Full Motion menu with music
Scene Access with 33 cues and remote access
Subtitles/Captions in English, Spanish with remote access
Cast and Crew Biographies
Cast and Crew Filmographies
8 Other Trailer(s) featuring The Umbrellas of Cherbourg, The Five Obstructions, The Decline of the American Empire, In July, God Is Great, Safe Conduct, The Tree of the Wooden Clogs, Sister My Sister
5 Featurette(s)
1 Feature/Episode commentary by Richard Schickel
Weblink/DVD-ROM Material
Packaging: Amaray Double
Picture Disc
2 Discs
1-Sided disc(s)
Layers: dual

Extra Extras:
  1. photo gallery
  2. DVD credits
  3. accompanying booklet, with photographs from the set and an essay by Dennis Bartok
Extras Review: An odd assortment of extras, some of which offer insight, but there's a whole lot of chaff along with the wheat. Filmmaker Alexander Payne (his credits include Election and About Schmidt) provides a video introduction (05m:08s), in which he discusses seeing the film for the first time, as a college student in Spain, where it had been long banned by the Franco regime; Payne says that while other sprawling Italian films of the period (e.g., The Leopard) are more like opera, La Dolce vita has a closer kinship with the modern novel. (This intro also carries a 2005 copyright date, so somebody must be a little ahead of themselves.) Time Magazine film critic Richard Schickel does the commentary, reflecting on Fellini's Neorealist roots and debating whether or not this film is the director's best; he doesn't seem to have any particular insights nor to have done any preparation, and the track is pretty much just his random ruminations. He's reasonably intelligent, and a fan of the film and of the director; but, you know, without getting too self-involved, you could probably say the same about me, or, if you've read this far into this review, about you; that alone doesn't qualify us to do a commentary track on the DVD of a cinematic masterpiece. Given the voluminous and growing amount of Fellini scholarship, and the fact that many of the director's collaborators are still with us, it's hard to believe that a more informed commentator could not have been found.

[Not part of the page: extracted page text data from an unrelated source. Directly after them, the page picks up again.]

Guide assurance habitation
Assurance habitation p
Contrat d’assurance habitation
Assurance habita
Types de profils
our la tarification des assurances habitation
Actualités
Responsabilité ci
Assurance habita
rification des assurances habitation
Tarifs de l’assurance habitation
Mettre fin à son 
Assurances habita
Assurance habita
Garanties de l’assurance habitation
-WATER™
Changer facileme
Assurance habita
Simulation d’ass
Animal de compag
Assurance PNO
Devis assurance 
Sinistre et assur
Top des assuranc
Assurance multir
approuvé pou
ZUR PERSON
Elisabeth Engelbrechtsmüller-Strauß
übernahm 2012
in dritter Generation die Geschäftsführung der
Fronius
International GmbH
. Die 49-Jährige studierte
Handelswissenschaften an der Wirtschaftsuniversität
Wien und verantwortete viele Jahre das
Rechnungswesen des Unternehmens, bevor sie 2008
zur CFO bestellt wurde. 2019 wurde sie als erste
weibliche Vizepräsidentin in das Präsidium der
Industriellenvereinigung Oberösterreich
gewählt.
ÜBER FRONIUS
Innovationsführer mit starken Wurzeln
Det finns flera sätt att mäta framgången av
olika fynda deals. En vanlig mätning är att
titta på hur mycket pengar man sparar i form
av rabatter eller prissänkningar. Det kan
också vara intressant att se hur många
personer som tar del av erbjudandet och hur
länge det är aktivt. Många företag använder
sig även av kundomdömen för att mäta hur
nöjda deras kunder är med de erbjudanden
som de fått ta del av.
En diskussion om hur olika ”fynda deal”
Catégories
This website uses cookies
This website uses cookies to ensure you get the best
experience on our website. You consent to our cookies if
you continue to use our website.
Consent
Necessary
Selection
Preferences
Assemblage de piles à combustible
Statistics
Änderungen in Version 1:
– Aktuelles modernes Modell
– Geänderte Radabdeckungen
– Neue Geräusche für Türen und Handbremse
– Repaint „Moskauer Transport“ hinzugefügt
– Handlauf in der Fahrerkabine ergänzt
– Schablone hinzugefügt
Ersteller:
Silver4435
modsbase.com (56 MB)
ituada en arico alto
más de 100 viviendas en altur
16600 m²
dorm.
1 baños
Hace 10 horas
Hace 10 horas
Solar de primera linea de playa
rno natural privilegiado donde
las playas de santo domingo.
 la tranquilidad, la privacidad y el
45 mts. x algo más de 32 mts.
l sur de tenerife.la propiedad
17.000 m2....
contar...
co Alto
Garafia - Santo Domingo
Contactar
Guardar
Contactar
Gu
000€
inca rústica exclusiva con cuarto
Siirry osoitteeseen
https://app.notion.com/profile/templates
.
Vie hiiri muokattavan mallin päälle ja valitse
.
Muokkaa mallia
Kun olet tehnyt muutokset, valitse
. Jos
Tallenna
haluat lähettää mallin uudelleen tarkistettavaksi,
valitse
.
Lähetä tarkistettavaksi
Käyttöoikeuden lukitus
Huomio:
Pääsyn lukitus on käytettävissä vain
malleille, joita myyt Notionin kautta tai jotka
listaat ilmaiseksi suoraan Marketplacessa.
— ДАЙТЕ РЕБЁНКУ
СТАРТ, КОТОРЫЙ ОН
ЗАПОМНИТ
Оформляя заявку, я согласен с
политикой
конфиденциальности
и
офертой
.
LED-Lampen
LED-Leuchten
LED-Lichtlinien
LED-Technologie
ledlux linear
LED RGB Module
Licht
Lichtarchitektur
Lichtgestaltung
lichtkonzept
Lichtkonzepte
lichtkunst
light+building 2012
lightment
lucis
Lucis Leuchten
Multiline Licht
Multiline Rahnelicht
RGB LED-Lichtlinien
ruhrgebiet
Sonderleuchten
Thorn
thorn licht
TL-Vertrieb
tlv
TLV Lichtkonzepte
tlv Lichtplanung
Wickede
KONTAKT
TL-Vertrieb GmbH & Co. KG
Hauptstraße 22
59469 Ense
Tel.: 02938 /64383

Anyway, on to the second disc. First up is Fellini TV (35m:12s), a collection of 22 fake television commercials that the director made for Ginger and Fred; the loose connection is that they're concerned with the absurdity of the media in the same way that the portrait of the paparazzi is in this movie, but they may be here merely because they were available. They’re bite-sized bits of absurdity, featuring, for instance, Dante shilling for compasses, so as not to lose his way in the middle of our life. Cinecittà:The Home of F. Fellini (04m:12s) surveys the props, posters and movie memorabilia at Fellini's studio, including the Jesus statue from this film's opening. Remembering the Sweet Life (11m:47s) features two of the movie’s stars reflecting on the production—it consists of a conversation with Ekberg from 1987, and one with Mastroianni from 1990.

The director discusses his beloved studio with a television interviewer in Fellini Roma Cinecittà (06m:37s), and a restoration demonstration (08m:18s) offers both side-by-side and before-and-after comparisons, using three different scenes, to show the heavy lifting that went into making this print look so good. You’ll also find a link to the Koch Lorber website and trailers for eight of their DVD releases; biographies for Fellini, Mastroianni, Ekberg, Aimée and Rota; filmographies for all of them, too, plus one for Furneaux; and a photo gallery, with thirty shots from the set, the most startling of which is the single color snapshot.

Extras Grade: B-
 

Final Comments

Koch Lorber fills in one of the crucial DVD gaps with this handsomely restored and presented two-disc set of one of Fellini’s finest films—you can almost feel the transition in the director as an artist, and in the course of Italian cinema overall. Marcello and Anita frolicking in the Trevi Fountain is probably the signature scene of the movie, but its nearly three-hour running time is full of riches, funny and poignant, sad and frightening. Jump on your Vespa and go grab a copy of this one.